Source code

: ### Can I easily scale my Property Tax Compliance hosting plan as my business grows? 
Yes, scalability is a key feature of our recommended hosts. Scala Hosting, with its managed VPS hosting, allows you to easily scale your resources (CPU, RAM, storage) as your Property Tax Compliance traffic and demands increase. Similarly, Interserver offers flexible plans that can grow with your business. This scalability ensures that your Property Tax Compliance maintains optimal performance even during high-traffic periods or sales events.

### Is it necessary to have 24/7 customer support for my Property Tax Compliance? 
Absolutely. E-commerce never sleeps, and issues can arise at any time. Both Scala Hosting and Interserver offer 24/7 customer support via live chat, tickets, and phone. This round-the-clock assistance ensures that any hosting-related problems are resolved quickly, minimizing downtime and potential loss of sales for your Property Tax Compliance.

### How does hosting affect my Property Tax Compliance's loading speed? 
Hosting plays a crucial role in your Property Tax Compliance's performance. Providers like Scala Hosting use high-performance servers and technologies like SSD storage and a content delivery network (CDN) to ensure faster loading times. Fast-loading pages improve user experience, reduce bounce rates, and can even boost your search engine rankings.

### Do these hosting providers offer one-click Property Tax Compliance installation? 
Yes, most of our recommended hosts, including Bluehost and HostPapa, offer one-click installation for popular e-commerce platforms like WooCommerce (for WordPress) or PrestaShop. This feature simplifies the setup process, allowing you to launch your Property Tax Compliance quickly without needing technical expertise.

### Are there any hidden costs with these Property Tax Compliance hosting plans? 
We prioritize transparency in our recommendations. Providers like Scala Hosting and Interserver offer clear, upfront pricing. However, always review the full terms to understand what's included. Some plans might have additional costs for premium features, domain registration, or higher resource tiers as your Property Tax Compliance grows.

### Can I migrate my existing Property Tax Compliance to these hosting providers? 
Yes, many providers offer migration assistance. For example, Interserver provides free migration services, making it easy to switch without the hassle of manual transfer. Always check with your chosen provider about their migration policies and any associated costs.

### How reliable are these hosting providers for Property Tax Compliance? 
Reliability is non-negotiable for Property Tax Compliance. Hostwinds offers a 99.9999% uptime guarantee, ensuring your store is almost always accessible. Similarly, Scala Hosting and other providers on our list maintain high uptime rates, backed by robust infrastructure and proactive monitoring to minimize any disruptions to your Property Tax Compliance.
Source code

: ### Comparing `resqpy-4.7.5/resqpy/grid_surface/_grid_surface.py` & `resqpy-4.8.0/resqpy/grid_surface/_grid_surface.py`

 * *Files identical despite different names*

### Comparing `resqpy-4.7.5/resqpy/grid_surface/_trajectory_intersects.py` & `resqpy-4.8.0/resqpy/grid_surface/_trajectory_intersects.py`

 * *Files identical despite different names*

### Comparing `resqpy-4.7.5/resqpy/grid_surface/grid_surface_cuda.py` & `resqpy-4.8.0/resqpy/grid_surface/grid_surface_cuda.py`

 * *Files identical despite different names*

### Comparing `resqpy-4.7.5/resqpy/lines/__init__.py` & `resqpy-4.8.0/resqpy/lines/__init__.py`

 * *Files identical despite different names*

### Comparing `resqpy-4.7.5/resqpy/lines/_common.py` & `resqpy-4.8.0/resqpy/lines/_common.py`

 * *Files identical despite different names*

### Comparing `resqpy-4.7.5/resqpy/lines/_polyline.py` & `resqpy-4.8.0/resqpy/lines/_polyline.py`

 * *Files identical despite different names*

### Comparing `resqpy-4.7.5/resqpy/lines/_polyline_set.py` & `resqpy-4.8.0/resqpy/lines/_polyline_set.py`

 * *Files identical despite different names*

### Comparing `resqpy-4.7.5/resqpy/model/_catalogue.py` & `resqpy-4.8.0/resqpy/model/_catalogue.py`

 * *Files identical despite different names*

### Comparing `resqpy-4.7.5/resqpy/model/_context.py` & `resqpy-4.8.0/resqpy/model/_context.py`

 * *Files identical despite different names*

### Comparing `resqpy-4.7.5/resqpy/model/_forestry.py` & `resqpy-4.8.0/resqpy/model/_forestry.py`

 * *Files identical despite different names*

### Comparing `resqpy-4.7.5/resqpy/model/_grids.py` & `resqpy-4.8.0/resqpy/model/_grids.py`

*****

● Work item
Take from the material above the lines running from the one with "Yes, scalability is" through the one with "### Is it necessary", and repeat them exactly, with nothing else.

● Task solution
Yes, scalability is a key feature of our recommended hosts. Scala Hosting, with its managed VPS hosting, allows you to easily scale your resources (CPU, RAM, storage) as your Property Tax Compliance traffic and demands increase. Similarly, Interserver offers flexible plans that can grow with your business. This scalability ensures that your Property Tax Compliance maintains optimal performance even during high-traffic periods or sales events.

### Is it necessary to have 24/7 customer support for my Property Tax Compliance? 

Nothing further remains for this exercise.